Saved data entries
▼▼▼

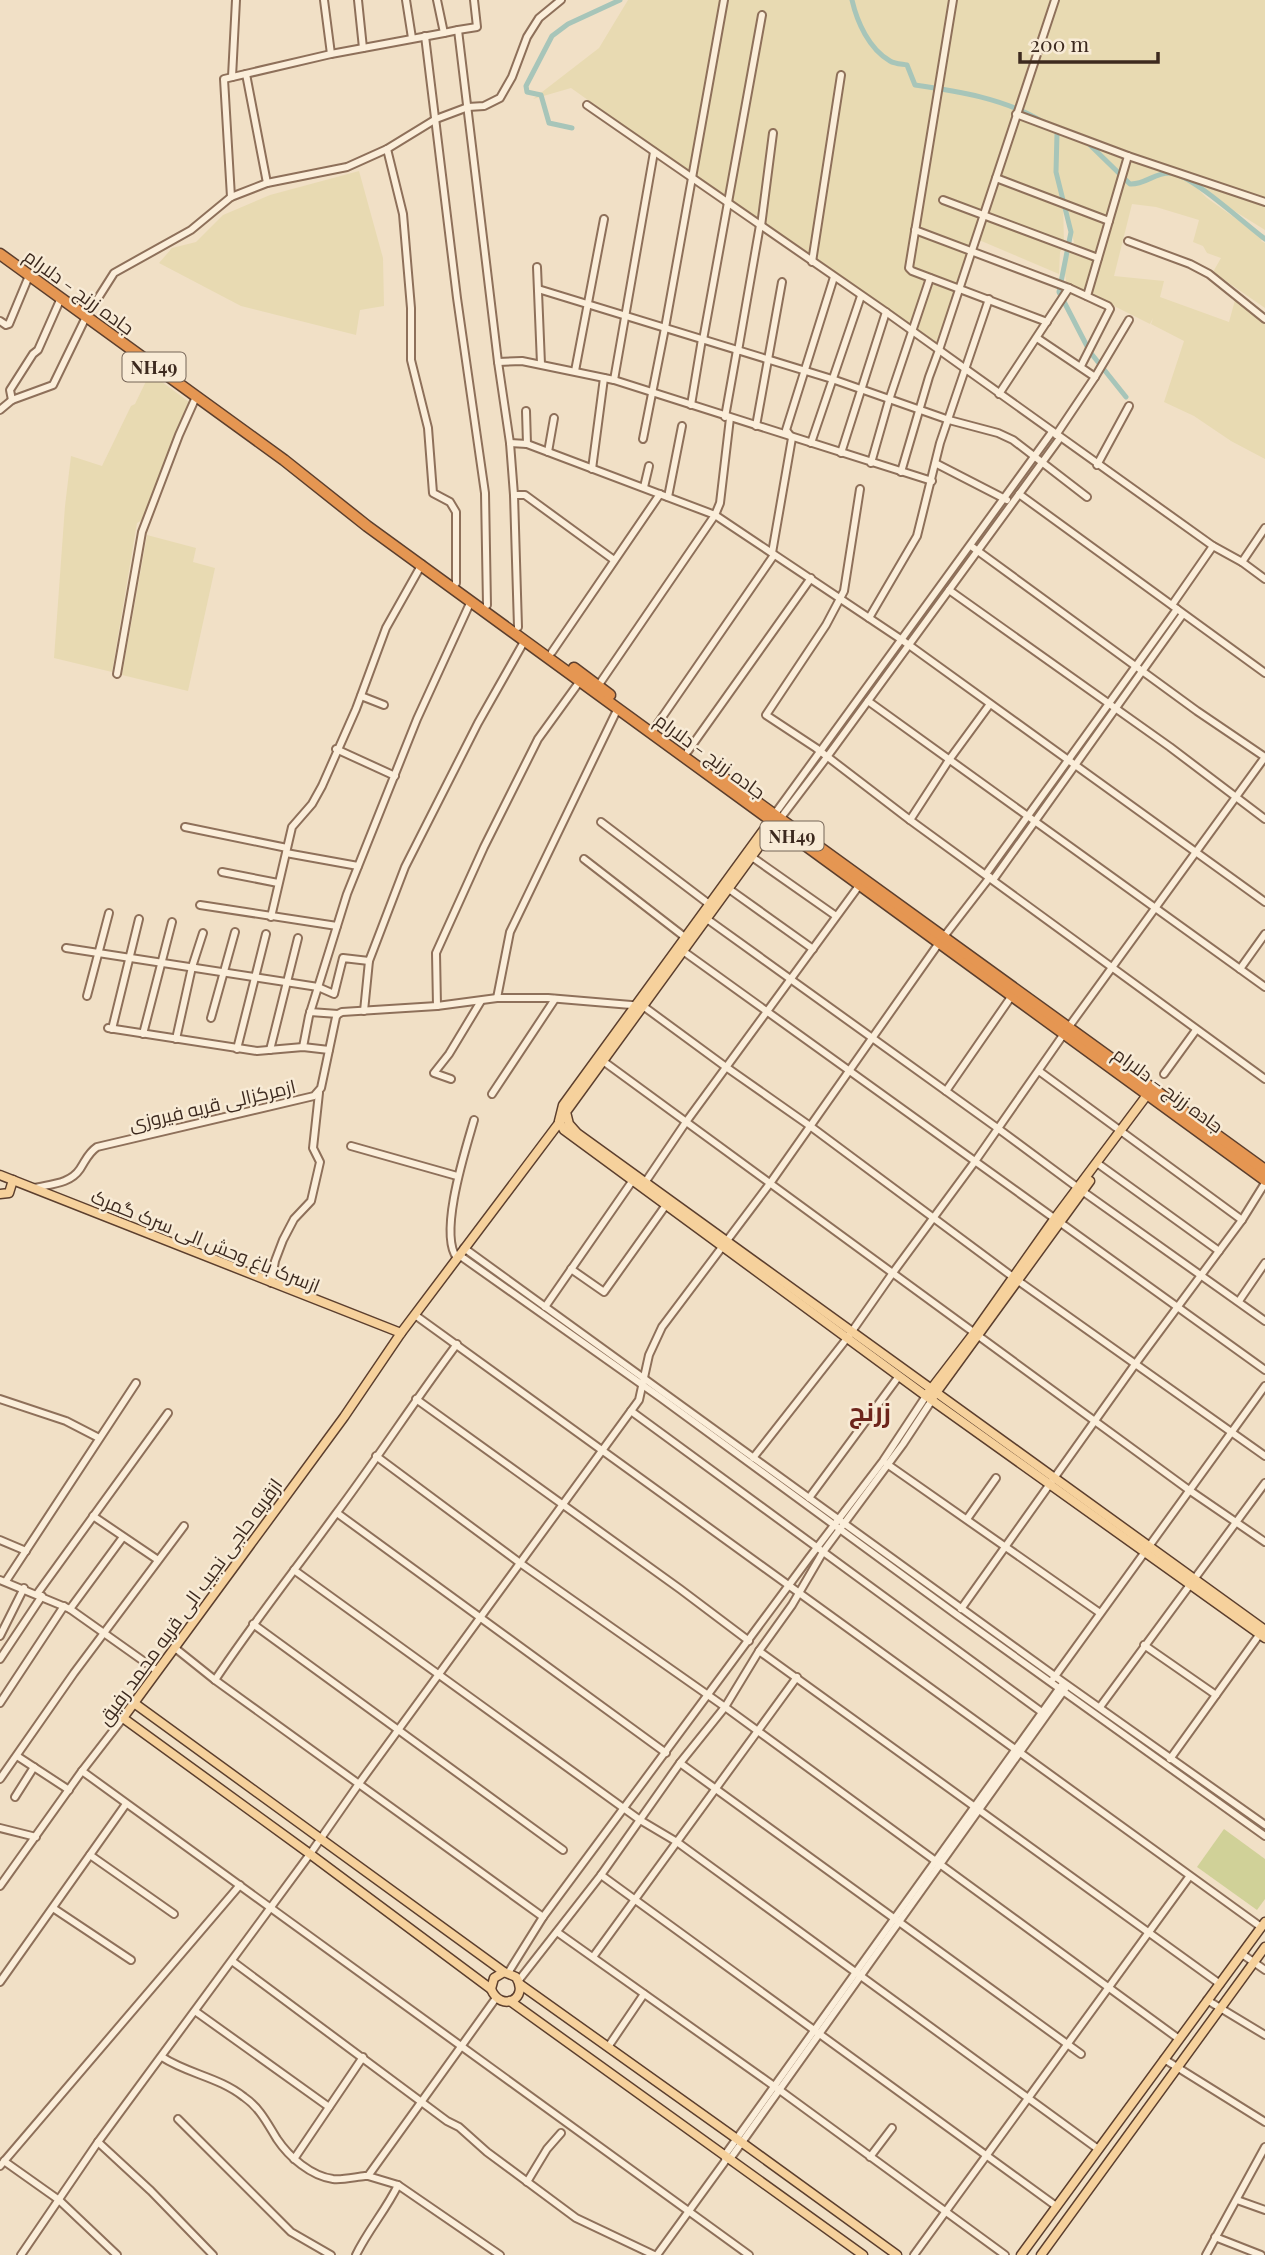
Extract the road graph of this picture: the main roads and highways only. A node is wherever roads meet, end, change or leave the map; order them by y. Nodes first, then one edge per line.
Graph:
1 (0, 254) edge
2 (309, 479) junction
3 (775, 820) junction
4 (942, 940) junction
5 (640, 1006) junction
6 (1066, 1031) junction
7 (1152, 1093) junction
8 (562, 1119) junction
9 (1265, 1170) edge
10 (0, 1175) edge
11 (13, 1181) junction
12 (1265, 1182) edge
13 (644, 1185) junction
14 (0, 1194) edge
15 (723, 1243) junction
16 (401, 1333) junction
17 (850, 1334) junction
18 (931, 1394) junction
19 (1264, 1632) edge
20 (134, 1703) junction
21 (1263, 1924) edge
22 (1265, 1947) edge
23 (506, 1973) junction
24 (520, 1983) junction
25 (491, 1989) junction
26 (510, 2001) junction
27 (1095, 2153) junction
28 (1105, 2166) junction
29 (863, 2255) edge
30 (897, 2255) edge
31 (1021, 2255) edge
32 (1041, 2255) edge

1 - 2 highway, جاده زرنج - دلارام / NH49
2 - 3 highway, جاده زرنج - دلارام / NH49
2 - 3 highway, جاده زرنج - دلارام / NH49
3 - 4 highway, جاده زرنج - دلارام / NH49
3 - 5 main road
3 - 5 main road
4 - 6 highway, جاده زرنج - دلارام / NH49
4 - 6 highway, جاده زرنج - دلارام / NH49
5 - 8 main road
5 - 8 main road
6 - 7 highway, جاده زرنج - دلارام / NH49
7 - 9 highway, جاده زرنج - دلارام / NH49
7 - 12 highway, جاده زرنج - دلارام / NH49
7 - 18 main road
8 - 13 main road
8 - 13 main road
8 - 16 main road, ازقریه حاجی نجیب الی قریه محمد رفیق
10 - 11 main road, ازسرک باغ وحش الی سرک گمرک
11 - 14 main road
11 - 16 main road, ازسرک باغ وحش الی سرک گمرک
13 - 15 main road
13 - 15 main road
15 - 17 main road
16 - 20 main road, ازقریه حاجی نجیب الی قریه محمد رفیق
17 - 18 main road
17 - 18 main road
18 - 19 main road
20 - 23 main road
20 - 25 main road, ازقریه حاجی نجیب الی قریه محمد رفیق
21 - 27 main road
22 - 28 main road
23 - 24 main road
23 - 25 main road
24 - 26 main road
24 - 30 main road
25 - 26 main road
26 - 29 main road
27 - 28 main road
27 - 31 main road
28 - 32 main road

▲▲▲

Give all the entries again exactly, dropping each picture.

> [ANSWER FOR THIS EXERCISE]:
Extract the road graph of this picture: the main roads and highways only. A node is wherever roads meet, end, change or leave the map; order them by y. Nodes first, then one edge per line.
Graph:
1 (0, 254) edge
2 (309, 479) junction
3 (775, 820) junction
4 (942, 940) junction
5 (640, 1006) junction
6 (1066, 1031) junction
7 (1152, 1093) junction
8 (562, 1119) junction
9 (1265, 1170) edge
10 (0, 1175) edge
11 (13, 1181) junction
12 (1265, 1182) edge
13 (644, 1185) junction
14 (0, 1194) edge
15 (723, 1243) junction
16 (401, 1333) junction
17 (850, 1334) junction
18 (931, 1394) junction
19 (1264, 1632) edge
20 (134, 1703) junction
21 (1263, 1924) edge
22 (1265, 1947) edge
23 (506, 1973) junction
24 (520, 1983) junction
25 (491, 1989) junction
26 (510, 2001) junction
27 (1095, 2153) junction
28 (1105, 2166) junction
29 (863, 2255) edge
30 (897, 2255) edge
31 (1021, 2255) edge
32 (1041, 2255) edge

1 - 2 highway, جاده زرنج - دلارام / NH49
2 - 3 highway, جاده زرنج - دلارام / NH49
2 - 3 highway, جاده زرنج - دلارام / NH49
3 - 4 highway, جاده زرنج - دلارام / NH49
3 - 5 main road
3 - 5 main road
4 - 6 highway, جاده زرنج - دلارام / NH49
4 - 6 highway, جاده زرنج - دلارام / NH49
5 - 8 main road
5 - 8 main road
6 - 7 highway, جاده زرنج - دلارام / NH49
7 - 9 highway, جاده زرنج - دلارام / NH49
7 - 12 highway, جاده زرنج - دلارام / NH49
7 - 18 main road
8 - 13 main road
8 - 13 main road
8 - 16 main road, ازقریه حاجی نجیب الی قریه محمد رفیق
10 - 11 main road, ازسرک باغ وحش الی سرک گمرک
11 - 14 main road
11 - 16 main road, ازسرک باغ وحش الی سرک گمرک
13 - 15 main road
13 - 15 main road
15 - 17 main road
16 - 20 main road, ازقریه حاجی نجیب الی قریه محمد رفیق
17 - 18 main road
17 - 18 main road
18 - 19 main road
20 - 23 main road
20 - 25 main road, ازقریه حاجی نجیب الی قریه محمد رفیق
21 - 27 main road
22 - 28 main road
23 - 24 main road
23 - 25 main road
24 - 26 main road
24 - 30 main road
25 - 26 main road
26 - 29 main road
27 - 28 main road
27 - 31 main road
28 - 32 main road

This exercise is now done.